▸ **Assignment**
From the entries below, work out how many lines contain the string "START"; answer with the number alone.

:: Records for processing

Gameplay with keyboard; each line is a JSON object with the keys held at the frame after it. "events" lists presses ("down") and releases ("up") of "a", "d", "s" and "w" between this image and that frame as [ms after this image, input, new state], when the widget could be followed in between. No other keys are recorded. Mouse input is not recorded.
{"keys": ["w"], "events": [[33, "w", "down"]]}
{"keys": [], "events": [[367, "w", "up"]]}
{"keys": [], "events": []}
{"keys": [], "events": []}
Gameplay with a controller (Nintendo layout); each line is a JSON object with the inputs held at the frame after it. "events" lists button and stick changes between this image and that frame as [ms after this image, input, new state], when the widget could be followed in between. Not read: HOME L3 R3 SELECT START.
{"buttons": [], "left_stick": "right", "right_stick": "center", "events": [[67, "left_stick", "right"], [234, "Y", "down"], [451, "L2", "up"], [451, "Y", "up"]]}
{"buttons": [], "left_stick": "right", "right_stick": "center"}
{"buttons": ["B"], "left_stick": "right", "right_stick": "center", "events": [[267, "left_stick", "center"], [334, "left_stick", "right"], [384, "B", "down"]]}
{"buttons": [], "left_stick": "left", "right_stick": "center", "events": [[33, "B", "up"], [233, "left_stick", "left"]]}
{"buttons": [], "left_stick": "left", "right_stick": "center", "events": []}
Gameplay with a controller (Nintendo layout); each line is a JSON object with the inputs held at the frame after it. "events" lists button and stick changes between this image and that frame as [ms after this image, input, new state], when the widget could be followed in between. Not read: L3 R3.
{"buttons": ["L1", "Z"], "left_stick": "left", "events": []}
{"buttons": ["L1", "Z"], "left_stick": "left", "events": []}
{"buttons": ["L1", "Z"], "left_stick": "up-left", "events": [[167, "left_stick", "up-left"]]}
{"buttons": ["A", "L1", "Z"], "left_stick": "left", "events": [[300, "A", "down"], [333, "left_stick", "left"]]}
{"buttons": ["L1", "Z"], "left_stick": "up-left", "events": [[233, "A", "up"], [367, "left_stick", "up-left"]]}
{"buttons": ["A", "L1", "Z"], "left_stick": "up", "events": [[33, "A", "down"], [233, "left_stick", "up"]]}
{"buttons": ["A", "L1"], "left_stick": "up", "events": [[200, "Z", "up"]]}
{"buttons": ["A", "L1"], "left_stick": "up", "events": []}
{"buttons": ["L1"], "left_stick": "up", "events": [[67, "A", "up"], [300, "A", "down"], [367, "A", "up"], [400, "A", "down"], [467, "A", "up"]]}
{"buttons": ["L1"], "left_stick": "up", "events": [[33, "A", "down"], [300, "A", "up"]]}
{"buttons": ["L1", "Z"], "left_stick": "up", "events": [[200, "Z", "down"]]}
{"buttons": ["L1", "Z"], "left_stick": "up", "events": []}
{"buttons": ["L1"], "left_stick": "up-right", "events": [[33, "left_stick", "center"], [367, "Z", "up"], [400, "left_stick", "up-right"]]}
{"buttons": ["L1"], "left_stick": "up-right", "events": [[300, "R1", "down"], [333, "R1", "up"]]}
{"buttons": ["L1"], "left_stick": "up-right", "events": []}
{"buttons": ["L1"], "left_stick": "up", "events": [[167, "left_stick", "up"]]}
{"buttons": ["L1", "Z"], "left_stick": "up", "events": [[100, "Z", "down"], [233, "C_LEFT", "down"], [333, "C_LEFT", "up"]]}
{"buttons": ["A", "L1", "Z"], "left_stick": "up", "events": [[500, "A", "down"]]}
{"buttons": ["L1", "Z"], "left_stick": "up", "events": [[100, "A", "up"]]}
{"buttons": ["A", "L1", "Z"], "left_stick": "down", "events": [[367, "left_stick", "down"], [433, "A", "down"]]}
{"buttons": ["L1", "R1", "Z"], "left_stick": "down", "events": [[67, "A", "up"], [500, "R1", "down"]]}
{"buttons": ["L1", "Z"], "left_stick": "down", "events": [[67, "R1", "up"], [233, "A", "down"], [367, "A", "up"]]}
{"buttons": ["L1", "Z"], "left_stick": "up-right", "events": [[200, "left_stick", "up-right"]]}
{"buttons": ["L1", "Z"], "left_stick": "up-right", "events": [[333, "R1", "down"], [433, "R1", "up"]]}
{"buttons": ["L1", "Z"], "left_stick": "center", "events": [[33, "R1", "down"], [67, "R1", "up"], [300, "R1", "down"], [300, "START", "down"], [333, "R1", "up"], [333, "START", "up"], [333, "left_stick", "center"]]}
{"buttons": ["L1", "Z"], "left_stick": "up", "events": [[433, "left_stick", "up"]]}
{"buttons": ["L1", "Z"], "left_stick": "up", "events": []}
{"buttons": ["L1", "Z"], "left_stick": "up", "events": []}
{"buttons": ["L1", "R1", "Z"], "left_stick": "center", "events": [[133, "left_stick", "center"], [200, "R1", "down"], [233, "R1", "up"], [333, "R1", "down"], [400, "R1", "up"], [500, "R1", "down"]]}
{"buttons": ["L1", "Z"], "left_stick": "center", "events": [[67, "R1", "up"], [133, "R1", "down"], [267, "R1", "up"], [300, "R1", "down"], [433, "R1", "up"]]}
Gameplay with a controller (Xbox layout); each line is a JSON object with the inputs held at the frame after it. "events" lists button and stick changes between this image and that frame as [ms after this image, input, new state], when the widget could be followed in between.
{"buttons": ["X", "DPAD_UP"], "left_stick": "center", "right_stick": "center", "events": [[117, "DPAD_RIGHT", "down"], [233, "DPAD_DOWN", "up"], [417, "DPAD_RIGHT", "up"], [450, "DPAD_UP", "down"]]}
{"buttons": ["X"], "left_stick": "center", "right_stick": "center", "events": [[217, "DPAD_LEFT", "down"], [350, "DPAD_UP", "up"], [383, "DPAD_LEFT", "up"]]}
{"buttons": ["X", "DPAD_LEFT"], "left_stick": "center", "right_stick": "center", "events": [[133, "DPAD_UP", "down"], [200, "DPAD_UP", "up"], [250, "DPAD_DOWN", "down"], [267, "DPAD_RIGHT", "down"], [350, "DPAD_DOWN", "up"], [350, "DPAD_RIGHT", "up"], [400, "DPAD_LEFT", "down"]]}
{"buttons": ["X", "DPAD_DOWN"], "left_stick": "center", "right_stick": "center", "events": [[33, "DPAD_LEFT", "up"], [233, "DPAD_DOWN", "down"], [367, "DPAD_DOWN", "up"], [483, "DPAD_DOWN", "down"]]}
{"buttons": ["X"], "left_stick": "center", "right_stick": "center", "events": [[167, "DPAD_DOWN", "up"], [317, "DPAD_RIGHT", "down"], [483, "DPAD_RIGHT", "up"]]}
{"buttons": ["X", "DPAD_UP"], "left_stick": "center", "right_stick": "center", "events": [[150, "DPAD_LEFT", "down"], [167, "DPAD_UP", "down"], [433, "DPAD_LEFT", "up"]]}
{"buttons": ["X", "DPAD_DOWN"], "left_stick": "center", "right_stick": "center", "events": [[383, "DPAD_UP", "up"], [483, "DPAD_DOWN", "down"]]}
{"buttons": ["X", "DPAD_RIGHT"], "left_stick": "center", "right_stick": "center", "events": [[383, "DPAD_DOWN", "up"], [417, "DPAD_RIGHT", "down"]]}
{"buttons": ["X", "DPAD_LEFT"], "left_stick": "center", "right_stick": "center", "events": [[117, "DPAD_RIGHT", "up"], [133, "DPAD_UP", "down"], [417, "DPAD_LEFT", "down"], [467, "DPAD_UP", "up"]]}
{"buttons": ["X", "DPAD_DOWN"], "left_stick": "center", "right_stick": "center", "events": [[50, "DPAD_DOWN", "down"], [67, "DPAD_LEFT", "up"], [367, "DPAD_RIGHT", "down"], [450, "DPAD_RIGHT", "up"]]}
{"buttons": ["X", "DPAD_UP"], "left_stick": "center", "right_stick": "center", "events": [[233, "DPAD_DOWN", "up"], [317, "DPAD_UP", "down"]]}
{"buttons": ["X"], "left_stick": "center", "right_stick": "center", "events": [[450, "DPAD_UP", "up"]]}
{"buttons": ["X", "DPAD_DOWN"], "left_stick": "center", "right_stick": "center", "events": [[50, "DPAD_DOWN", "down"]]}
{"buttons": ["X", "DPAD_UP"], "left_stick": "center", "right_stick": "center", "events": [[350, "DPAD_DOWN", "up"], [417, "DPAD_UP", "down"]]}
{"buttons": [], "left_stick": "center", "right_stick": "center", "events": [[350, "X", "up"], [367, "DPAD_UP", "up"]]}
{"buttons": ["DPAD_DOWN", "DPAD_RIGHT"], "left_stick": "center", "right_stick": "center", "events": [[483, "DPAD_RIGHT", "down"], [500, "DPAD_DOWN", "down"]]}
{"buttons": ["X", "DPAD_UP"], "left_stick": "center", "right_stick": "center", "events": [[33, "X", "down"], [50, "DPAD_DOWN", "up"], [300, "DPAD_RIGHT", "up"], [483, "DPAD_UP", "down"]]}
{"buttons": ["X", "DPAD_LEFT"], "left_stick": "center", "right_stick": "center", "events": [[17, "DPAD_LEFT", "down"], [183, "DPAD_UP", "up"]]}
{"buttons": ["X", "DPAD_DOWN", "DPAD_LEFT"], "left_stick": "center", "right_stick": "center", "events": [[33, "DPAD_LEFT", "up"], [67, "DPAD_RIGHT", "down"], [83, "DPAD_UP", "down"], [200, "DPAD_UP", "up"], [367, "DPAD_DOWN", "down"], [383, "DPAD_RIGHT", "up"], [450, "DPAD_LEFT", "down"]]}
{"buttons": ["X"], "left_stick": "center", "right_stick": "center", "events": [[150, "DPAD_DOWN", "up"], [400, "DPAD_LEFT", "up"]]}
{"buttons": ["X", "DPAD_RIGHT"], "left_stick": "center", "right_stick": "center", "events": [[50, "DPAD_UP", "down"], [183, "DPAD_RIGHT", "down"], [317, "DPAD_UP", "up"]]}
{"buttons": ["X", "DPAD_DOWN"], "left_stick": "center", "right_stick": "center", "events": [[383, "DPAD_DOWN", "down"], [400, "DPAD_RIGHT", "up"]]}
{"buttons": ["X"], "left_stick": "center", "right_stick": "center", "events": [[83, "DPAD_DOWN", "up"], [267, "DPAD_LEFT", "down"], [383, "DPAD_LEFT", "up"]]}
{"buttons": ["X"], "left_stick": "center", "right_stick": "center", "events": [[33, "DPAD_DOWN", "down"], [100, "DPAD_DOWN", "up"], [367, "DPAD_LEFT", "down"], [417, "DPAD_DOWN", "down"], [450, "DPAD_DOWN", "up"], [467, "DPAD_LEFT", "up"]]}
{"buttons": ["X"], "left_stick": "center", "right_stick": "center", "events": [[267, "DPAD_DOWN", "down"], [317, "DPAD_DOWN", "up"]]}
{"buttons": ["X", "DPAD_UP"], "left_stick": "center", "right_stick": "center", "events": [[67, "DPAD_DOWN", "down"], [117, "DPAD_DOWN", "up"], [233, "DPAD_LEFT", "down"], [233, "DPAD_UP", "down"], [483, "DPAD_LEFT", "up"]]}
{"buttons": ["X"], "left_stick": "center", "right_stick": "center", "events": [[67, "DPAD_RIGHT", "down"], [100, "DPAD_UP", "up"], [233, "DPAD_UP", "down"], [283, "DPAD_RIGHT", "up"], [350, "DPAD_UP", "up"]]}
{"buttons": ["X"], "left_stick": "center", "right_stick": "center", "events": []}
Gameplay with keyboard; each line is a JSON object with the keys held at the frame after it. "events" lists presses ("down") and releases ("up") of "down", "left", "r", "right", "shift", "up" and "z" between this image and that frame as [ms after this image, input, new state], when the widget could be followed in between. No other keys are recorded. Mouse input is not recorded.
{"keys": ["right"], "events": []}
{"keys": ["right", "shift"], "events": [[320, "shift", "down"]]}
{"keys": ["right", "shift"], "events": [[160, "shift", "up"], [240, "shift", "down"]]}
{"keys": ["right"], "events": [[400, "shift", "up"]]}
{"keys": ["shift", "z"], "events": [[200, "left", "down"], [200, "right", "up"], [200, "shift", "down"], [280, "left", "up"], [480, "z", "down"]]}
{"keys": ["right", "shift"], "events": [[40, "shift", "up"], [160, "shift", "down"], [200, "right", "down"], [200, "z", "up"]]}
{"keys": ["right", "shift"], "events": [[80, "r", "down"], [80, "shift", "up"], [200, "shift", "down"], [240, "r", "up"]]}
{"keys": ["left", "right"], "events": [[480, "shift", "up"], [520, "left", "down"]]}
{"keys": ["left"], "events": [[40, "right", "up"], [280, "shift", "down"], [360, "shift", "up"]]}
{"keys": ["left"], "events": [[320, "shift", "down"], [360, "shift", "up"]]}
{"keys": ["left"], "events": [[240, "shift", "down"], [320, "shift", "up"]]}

::::

▸ **Problem solution**
2